Written task: Please copy the lines word for word, starting at the line containing "genus: Sambucus" and ending at the line containing "common name: Plains prickly-pear".

Dataset entries:
· · · · · · ·

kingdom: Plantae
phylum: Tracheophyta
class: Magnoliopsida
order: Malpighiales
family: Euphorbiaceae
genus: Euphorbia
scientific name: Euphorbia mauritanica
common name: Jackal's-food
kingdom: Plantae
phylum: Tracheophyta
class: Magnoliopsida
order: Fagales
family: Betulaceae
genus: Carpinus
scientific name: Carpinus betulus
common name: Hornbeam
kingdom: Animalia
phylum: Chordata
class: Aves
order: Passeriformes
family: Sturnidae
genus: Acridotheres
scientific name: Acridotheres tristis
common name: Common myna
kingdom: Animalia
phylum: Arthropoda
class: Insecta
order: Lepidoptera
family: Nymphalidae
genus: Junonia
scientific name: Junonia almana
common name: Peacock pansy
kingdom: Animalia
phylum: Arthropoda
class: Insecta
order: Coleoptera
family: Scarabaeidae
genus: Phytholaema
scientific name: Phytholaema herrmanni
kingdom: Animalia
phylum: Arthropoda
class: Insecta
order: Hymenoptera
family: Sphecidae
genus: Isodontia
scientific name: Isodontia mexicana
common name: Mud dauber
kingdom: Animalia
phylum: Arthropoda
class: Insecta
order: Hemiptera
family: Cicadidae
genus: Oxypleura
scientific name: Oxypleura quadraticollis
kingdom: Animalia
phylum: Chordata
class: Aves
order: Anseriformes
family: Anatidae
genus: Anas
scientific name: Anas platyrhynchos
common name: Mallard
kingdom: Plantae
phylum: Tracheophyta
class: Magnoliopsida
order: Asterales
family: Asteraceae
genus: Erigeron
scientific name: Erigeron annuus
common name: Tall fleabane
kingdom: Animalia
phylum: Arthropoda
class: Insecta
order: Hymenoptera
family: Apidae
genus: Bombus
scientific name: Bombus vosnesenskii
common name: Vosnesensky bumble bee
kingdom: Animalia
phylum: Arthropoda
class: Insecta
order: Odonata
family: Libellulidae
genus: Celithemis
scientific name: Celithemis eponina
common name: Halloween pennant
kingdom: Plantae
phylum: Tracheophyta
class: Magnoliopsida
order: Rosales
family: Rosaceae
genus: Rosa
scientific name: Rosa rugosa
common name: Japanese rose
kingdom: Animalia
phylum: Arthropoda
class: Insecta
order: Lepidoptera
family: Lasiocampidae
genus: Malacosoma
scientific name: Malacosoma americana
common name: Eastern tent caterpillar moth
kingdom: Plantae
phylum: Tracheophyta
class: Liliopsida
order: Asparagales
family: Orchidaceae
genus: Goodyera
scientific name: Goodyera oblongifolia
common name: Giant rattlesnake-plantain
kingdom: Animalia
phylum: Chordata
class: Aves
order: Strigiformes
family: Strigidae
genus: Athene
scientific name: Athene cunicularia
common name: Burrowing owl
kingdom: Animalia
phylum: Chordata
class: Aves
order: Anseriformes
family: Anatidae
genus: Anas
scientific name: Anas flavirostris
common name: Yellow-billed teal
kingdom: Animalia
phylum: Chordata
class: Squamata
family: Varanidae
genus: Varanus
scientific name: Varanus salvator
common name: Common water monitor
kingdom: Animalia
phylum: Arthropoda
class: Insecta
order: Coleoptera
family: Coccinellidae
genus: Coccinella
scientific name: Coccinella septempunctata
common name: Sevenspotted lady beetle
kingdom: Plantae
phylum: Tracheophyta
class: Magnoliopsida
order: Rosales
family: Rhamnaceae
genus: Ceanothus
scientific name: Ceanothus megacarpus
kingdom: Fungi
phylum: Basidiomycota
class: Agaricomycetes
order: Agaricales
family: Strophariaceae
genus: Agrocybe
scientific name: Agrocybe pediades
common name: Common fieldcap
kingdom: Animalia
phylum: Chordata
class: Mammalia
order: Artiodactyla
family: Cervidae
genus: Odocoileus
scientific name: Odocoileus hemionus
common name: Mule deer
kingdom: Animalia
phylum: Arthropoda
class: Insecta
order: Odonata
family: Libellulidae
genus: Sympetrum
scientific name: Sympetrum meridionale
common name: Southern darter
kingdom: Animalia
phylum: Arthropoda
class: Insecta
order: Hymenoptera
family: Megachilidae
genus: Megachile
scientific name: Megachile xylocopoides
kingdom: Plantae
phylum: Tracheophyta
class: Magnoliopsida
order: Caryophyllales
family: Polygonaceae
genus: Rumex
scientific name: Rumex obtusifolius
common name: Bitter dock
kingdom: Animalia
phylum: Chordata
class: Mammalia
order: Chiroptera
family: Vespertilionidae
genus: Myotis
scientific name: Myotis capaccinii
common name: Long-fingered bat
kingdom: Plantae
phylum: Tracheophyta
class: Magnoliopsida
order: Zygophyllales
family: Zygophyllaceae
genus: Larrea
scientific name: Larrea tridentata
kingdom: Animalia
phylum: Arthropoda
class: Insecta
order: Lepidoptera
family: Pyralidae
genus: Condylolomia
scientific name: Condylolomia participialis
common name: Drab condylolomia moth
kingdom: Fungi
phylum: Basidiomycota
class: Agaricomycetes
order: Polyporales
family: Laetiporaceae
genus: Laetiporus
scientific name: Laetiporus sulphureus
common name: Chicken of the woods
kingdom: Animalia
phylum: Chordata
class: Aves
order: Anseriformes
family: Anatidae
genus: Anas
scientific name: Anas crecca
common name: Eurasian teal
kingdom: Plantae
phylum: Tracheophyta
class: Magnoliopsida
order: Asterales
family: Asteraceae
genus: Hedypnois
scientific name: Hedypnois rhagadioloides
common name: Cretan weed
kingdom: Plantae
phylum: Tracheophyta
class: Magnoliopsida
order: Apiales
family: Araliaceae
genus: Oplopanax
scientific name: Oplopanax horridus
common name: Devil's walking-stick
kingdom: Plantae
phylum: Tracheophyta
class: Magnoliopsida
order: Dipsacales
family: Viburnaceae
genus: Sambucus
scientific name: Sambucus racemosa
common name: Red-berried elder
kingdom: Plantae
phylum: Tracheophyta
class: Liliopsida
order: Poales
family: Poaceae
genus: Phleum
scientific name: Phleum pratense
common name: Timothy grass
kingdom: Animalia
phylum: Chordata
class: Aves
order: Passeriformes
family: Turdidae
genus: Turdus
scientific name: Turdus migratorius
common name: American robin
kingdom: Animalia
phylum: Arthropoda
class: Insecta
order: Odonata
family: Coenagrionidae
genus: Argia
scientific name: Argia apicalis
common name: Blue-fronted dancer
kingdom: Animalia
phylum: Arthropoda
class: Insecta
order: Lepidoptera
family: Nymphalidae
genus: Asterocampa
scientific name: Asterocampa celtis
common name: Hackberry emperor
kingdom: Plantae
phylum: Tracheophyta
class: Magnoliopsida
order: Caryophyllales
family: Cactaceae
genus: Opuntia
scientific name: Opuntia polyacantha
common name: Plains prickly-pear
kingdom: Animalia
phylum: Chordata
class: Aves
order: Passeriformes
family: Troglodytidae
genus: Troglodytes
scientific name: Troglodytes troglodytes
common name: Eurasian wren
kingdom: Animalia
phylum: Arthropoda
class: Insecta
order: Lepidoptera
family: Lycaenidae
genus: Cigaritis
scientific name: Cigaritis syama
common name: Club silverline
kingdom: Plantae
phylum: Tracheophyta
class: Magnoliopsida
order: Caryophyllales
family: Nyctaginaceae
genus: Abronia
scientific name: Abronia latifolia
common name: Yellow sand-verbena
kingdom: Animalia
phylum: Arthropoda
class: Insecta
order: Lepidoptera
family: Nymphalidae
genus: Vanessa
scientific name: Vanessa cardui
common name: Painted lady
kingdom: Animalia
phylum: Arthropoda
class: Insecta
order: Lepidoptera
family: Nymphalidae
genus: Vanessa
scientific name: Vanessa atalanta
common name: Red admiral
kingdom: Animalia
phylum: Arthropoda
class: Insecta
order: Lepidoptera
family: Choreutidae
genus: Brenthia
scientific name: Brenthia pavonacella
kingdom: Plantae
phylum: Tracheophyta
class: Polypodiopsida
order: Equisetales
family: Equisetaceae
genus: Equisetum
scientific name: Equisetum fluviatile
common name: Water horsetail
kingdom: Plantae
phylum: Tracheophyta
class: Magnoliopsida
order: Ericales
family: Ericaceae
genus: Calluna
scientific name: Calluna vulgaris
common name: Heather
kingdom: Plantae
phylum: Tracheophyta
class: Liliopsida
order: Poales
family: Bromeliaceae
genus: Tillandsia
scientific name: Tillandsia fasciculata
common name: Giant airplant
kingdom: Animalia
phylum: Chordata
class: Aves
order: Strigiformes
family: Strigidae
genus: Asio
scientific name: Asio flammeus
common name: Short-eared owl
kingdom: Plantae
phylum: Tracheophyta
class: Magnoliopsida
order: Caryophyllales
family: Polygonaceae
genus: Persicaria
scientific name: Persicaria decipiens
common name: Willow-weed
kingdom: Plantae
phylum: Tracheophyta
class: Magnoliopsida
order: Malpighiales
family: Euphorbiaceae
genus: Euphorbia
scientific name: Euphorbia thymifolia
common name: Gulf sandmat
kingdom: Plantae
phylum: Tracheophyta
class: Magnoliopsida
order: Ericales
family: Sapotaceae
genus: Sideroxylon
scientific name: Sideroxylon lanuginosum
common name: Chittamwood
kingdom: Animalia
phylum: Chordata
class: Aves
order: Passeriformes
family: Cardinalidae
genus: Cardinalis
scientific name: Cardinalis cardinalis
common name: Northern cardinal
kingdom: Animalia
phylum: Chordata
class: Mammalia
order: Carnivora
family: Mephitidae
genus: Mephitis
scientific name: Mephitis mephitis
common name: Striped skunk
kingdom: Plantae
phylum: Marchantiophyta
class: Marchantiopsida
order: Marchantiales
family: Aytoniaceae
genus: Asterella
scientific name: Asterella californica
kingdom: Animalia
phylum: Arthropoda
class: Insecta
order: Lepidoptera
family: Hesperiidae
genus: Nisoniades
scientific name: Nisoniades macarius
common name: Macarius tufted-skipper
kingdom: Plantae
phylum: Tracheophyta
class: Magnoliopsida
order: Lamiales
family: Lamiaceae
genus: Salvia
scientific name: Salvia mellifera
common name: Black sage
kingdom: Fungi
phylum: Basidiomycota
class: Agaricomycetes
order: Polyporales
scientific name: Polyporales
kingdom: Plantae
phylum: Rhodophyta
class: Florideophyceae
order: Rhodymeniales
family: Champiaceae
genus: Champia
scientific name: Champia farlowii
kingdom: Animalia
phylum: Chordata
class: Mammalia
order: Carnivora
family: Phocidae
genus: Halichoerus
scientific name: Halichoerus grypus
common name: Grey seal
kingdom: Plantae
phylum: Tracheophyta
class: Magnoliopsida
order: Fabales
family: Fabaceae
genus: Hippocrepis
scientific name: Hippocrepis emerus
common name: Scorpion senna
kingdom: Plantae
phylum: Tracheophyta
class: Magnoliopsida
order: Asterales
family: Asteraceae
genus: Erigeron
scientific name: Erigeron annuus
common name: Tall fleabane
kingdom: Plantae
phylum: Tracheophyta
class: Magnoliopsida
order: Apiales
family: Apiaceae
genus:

· · · · · · ·

Solution for this problem:
genus: Sambucus
scientific name: Sambucus racemosa
common name: Red-berried elder
kingdom: Plantae
phylum: Tracheophyta
class: Liliopsida
order: Poales
family: Poaceae
genus: Phleum
scientific name: Phleum pratense
common name: Timothy grass
kingdom: Animalia
phylum: Chordata
class: Aves
order: Passeriformes
family: Turdidae
genus: Turdus
scientific name: Turdus migratorius
common name: American robin
kingdom: Animalia
phylum: Arthropoda
class: Insecta
order: Odonata
family: Coenagrionidae
genus: Argia
scientific name: Argia apicalis
common name: Blue-fronted dancer
kingdom: Animalia
phylum: Arthropoda
class: Insecta
order: Lepidoptera
family: Nymphalidae
genus: Asterocampa
scientific name: Asterocampa celtis
common name: Hackberry emperor
kingdom: Plantae
phylum: Tracheophyta
class: Magnoliopsida
order: Caryophyllales
family: Cactaceae
genus: Opuntia
scientific name: Opuntia polyacantha
common name: Plains prickly-pear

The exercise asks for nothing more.